Terremoto tra i gesuiti, al Pontificio Istituto Orientale
Esautorati dal generale della Compagnia di Gesù il rettore, il vicerettore e i due decani. L'islamologo Samir Khalil Samir nuovo reggente provvisorio. Un disastro preannunciato da anni
Ma sempre la scorsa settimana ha investito l'istituto anche un verro e proprio terremoto istituzionale, con l'esautorazione dell'intero suo corpo dirigente.
La notifica del provvedimento, firmata dal preposito generale della Compagnia di Gesù, padre Adolfo Nicolás Pachón, vice gran cancelliere dell'istituto, è rimasta affissa sull'albo solo per un giorno. Ma tanti hanno potuto leggerla e sapere.

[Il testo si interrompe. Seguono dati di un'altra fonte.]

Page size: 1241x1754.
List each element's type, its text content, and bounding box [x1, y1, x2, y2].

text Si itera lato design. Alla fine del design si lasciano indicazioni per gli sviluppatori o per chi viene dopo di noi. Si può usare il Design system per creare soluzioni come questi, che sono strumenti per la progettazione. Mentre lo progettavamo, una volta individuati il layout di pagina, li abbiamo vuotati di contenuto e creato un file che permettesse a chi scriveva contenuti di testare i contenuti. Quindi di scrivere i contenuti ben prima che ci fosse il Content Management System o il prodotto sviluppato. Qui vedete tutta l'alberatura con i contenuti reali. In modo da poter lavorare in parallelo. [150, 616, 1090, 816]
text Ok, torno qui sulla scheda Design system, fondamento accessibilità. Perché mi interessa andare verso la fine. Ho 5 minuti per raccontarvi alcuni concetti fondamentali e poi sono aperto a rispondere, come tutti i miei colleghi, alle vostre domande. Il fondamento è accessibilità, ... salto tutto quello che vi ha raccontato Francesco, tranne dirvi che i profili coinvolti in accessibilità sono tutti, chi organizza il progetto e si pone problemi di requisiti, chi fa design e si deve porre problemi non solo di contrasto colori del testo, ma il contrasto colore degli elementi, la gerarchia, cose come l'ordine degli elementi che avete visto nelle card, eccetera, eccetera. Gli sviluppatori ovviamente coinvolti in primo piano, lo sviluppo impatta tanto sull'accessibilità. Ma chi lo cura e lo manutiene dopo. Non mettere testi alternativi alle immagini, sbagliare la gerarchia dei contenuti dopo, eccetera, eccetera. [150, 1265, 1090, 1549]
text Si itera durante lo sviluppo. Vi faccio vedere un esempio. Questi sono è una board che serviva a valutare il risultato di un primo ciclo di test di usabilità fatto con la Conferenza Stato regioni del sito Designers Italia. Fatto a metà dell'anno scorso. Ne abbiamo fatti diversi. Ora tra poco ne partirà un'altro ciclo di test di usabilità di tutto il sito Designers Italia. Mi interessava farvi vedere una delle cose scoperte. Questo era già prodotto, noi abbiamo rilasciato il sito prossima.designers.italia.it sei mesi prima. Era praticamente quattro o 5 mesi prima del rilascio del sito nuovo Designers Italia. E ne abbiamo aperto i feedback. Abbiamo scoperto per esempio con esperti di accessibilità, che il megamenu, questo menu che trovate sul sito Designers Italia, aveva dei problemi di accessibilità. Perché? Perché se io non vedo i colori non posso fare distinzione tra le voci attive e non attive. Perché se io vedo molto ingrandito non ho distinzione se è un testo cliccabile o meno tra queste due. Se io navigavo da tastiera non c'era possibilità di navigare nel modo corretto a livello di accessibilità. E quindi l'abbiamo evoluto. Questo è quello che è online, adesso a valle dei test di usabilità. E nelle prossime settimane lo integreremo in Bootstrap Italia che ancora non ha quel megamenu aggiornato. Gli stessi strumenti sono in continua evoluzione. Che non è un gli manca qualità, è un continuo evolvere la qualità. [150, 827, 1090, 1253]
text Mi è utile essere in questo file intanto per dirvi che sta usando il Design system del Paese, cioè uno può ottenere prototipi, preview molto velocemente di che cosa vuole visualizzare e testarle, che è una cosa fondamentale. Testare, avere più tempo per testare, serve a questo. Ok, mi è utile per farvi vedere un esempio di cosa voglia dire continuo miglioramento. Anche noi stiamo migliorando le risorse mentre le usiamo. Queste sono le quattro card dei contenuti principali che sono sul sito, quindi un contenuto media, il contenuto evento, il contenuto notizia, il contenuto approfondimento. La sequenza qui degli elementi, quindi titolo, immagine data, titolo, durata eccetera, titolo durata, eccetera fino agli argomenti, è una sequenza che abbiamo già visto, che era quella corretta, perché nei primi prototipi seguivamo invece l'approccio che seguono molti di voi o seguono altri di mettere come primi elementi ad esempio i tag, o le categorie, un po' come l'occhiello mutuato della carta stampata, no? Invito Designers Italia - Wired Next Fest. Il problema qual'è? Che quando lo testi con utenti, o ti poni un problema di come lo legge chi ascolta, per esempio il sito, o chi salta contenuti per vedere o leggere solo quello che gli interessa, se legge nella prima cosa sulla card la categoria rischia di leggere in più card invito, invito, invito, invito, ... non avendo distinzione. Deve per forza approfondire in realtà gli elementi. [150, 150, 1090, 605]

Da martedì 14 aprile il rettore James McCann, il vicerettore Massimo Pampaloni e i decani delle due facoltà di scienze ecclesiastiche e di diritto canonico orientali Philippe Luisier e Michael Kuchera, tutti gesuiti, sono decaduti dai loro ruoli.
A reggere temporaneamente l'istituto, con la qualifica di pro-rettore "ad interim", è stato chiamato padre Samir Khalil Samir, 77 anni, gesuita, nato in Egitto, orientalista e islamologo di fama, già professore alla Université Saint-Joseph di Beirut e in altri atenei d'Europa e d'America.
E come nuovi pro-decani sono stati nominati i padri Edward G. Farrugia e Sunny Thomas Kokkaravalayil.
L’ordinanza è andata in esecuzione immediata, senza attendere l’inizio del nuovo anno accademico. Nella lettera con la quale ha notificato il provvedimento, il generale dei gesuiti ha riprovato lo spirito "non caritatevole" che ha disgregato la comunità docente, con grave danno per la missione dell'istituto.
Il Pontificio Istituto Orientale è stato creato quasi un secolo fa, nel 1917, da papa Benedetto XV, assieme alla congregazione per le Chiese orientali, il cui prefetto – che attualmente è il cardinale argentino Leonardo Sandri – ne è anche gran cancelliere.
Nel 1922 Pio XI affidò l'istituto alla Compagnia di Gesù, riservando al papa la nomina del rettore, su proposta autonoma del preposito generale dopo aver sentito i docenti gesuiti.
Nei mesi scorsi i decani e alcuni professori dell'istituto avevano chiesto la destituzione del rettore, lo statunitense McCann, giudicato incapace di guidare la macchina accademica. Il generale dei gesuiti inviò un ispettore nella persona di padre Gianfranco Ghirlanda, già rettore della Pontificia Università Gregoriana ed esperto canonista. E il risultato è stato, appunto, l'azzeramento del direttivo.
Che padre McCann non godesse di particolare apprezzamento nemmeno in Vaticano lo si era intuito già il 19 febbraio 2014, quando furono nominati consultori della congregazione per le Chiese orientali il vice rettore Pampaloni e i decani Luisier e Kuchera, ma non lui, il rettore in carica: un'umiliazione tanto più bruciante in quanto segretario della congregazione era – ed è tuttora – un suo confratello gesuita, l'arcivescovo slovacco di rito greco Cyril Vasil.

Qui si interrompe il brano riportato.